Crises and conflicts in the Middle East seem to have an almost permanent place in Swedish as well as international media reporting. What is rarely mentioned is the effect that water scarcity exacerbated by climate change has and will continue to have on the region's countries and any conflicts that may erupt as a result of the water issue in the future.
The risk of armed conflict is 20 percent higher for every half degree temperature increase, it shows a report by the independent organization International Crisis Group. The summer of 2021 has excelled in reports of extreme heat, and the Middle East has not been an exception, where temperatures have in some places reached up to 50 degrees.
Such a study neither can nor intends to act as an explanation for the civil war in Syria, sectarian violence in Iraq or the long-running Kurdish-Turkish conflict. What we do know, however, is that the aforementioned countries are only three of all the countries in the Middle East that today suffer from water shortages in relation to the amount needed for sufficient food production. The region's overuse of its water resources is six times higher than the global average according to Johan Schaar, member of the expert group for Development Aid Analysis. 60 percent of these water resources consist of cross-border rivers divided between countries with a long history of everything from political tensions to armed conflicts.
Climate change is having devastating consequences for farmers in the Middle East
The issue of water resources has become absolutely crucial for the countries' socio-economic and security future. Climate change is not the only maintainer of insufficient water resources. Population growth, inefficient management of the straining water resources and a growing middle class are all pulling their weight to maintain the water shortage.

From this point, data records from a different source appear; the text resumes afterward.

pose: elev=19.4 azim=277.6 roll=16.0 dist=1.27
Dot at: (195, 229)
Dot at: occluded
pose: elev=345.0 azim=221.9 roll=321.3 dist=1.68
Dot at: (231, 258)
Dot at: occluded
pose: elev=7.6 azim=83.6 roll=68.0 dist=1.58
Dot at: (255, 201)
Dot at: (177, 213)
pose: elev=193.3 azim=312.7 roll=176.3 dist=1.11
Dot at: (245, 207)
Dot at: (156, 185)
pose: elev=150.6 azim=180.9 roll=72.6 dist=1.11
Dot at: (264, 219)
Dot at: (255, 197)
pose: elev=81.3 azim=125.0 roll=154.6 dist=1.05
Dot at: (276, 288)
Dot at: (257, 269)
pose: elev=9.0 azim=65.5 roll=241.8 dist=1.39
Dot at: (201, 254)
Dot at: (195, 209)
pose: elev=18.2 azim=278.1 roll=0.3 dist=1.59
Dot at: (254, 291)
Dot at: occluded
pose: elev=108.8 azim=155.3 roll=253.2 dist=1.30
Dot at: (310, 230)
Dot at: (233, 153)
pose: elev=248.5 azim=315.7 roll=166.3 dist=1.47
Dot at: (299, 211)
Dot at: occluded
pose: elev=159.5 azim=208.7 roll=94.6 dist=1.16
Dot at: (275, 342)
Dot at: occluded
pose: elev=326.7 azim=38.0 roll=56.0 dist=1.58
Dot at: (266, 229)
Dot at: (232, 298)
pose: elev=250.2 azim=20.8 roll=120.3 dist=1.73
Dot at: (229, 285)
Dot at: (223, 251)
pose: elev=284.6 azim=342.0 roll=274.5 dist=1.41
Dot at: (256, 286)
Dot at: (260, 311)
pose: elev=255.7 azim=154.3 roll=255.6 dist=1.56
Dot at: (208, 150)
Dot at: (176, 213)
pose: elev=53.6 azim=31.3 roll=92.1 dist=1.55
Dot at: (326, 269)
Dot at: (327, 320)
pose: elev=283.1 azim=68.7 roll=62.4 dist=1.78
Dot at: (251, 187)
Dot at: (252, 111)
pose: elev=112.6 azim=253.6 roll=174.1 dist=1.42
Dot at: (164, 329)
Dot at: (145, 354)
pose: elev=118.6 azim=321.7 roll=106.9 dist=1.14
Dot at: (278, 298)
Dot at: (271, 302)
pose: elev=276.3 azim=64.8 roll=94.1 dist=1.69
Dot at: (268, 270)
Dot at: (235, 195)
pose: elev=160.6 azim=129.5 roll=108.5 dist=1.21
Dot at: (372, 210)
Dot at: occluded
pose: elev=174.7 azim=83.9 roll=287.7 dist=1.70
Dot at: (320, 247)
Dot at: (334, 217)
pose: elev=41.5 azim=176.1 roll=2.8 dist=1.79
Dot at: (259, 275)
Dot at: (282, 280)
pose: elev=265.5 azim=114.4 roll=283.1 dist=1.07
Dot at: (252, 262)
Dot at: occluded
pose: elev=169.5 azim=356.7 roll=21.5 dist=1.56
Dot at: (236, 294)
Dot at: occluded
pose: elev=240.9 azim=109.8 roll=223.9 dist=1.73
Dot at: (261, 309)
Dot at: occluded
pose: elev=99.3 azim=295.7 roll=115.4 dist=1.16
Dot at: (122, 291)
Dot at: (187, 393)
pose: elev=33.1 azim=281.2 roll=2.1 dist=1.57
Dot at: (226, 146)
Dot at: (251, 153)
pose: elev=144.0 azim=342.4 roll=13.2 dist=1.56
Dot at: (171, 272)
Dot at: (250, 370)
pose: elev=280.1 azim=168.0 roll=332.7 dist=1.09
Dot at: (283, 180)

In 2014, the World Bank released its report "Turn down the heat" to highlight the devastating consequences of climate change, and especially elevated temperatures, for the Middle East, among others. According to the report, a third of the population in the Middle East and North Africa works in the agricultural sector, which means that farmers in rural areas are at risk of falling into poverty.
National and bilateral conflict risks
The connection between conflict and climate change can be perceived as diffuse, but on closer inspection it is logical. Controlling resources, especially those for which there is a lack of access, is a power game that has caused conflicts since time immemorial. The item is added vital resource to be shared between countries with unstable national political climate and infected relations, conflict risks are constantly imminent. With that in mind, it may seem strange that issues concerning conflict risk end up on the periphery of the climate agenda. On the other hand, the same can be said about the obvious lack of counteracting climate change as a form of conflict prevention in peace and conflict research.
Lack of adequate domestic food production due to drought and lack of irrigation opportunities results in a vulnerability to price changes in the international market, especially in the event of a conflict. VIn the regional conflict, it means a concern about not being able to meet the food needs of its population.
In 2011, when international food prices soared, food prices showed up, among other things constitute a national and later regional security risk. In the same year, the protests during the Arab Spring showed the destabilization regimes may face if they fail to meet the basic needs of the population. Regimes are still afraid of similar scenarios with regard to the impact of dwindling water resources on domestic food production, in an already unstable political climate due to the link between food shortages, poverty and political instability. When national unrest breaks out, there is a concern among other countries that conflicts with neighboring countries generates migration flows to one's own country. This further overloads these countries' own food and water resources, which has created friction between neighboring countries in the region.
Need for regional cooperation
To reduce conflict risks linked to lack of water resources in the region is required binding agreement on access to the Euphrates and Tigris rivers. Starting in Turkey, the rivers continue through Iraq and Syria, and the rivers make up 60 percent of the region's water supply. Domestic and regional political instability has affected the ability to design joint institutions to deal with interdependence. Instead, today there are most short-term agreements between individual countries without a joint effort to cooperate on water resources. This is worrying for most reasons, partly because the lack of an agreement does not regulate sustainable water use and therefore entails a risk of depletion of the resource.
There are also no regional institutions that can prevent the possibility of using water resources as weapons in conflict - which is called vapenize water resources and is far from unusual. On a larger scale, this could mean flooding or restricting an area's water supply as punishment for political opponents.
"Climate is politics in the Middle East as wellWrote Johan Schaar in the magazine Human Security - and that seems undeniably true. How the water shortage and increased climate impact will affect the region's political climate remains to be proven.